Thanks for the reply 747. We're attached to the mchpherson rear cause we'are using the front of the fiat128, put in the rear. Getting hubs and everything, correct splines, etc for a semitrailing arm would be more difficult. For the rear we just need to make one wishbone(the same as a semitrailing) and decide where to put the strut.


As for the front, with the current upright it would be impossible(not impossible but strictly nonsense) to have trailing arms at the front. We'd also like to learn about double A-arms for the future(for future, racing projects. but first we need to start with simpler things, a buggy). It'll look killer too.

For the moment we have 25cm bump, 15cm droop. In bump there's 0.5°change in camber in the whole 25cm, with a little over than 1° in droop. camber change vs roll is 1:1. 4 degrees of camber with 4 degrees of roll.(due to almost equal and parallel arms).

= = = = =

#### [TO-DO LIST]
**A.** In the buggy suspension post, translate this sentence into Spanish: "Getting hubs and everything, correct splines, etc for a semitrailing arm would be more difficult."
**B.** Extend the buggy suspension post with a few sentences that pick up right after its final sentence.

#### [DATA SHOWN]
= = = = =

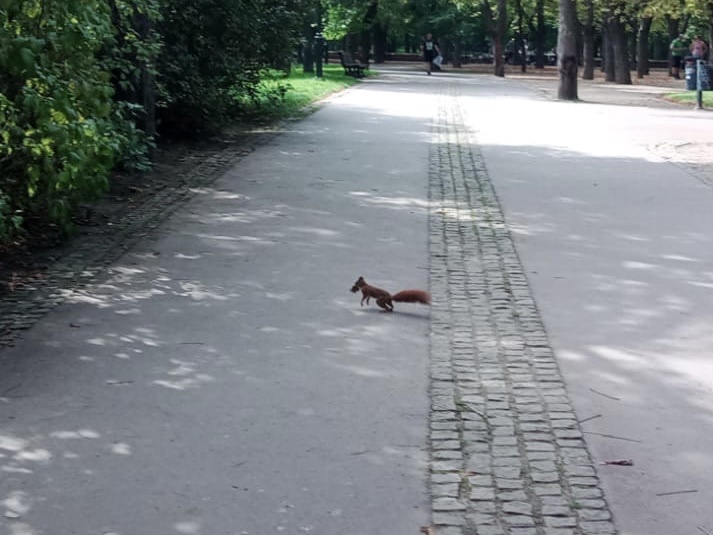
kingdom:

= = = = =

#### [TASK-BY-TASK ANSWERS]
**A.** Conseguir cubos de rueda y todo lo demás, estrías correctas, etc., para un brazo semiarrastrado sería más difícil.

**B.**
Half-track change is quite a lot, but there's not much to do in that respect, with the big wheel travel we're working. We're limited to 1.30m of track in the rear so we're going with 1.30 in the front. Would you suggest going with more, 1.4 lets say? That would give larger wishbones and probably larger control.

Haven't analyzed roll center yet, but will soon.

I'll keep you updated. Are we aiming correctly in terms of suspension design?

Bye bye

Caito!
Come back 747, we miss you!!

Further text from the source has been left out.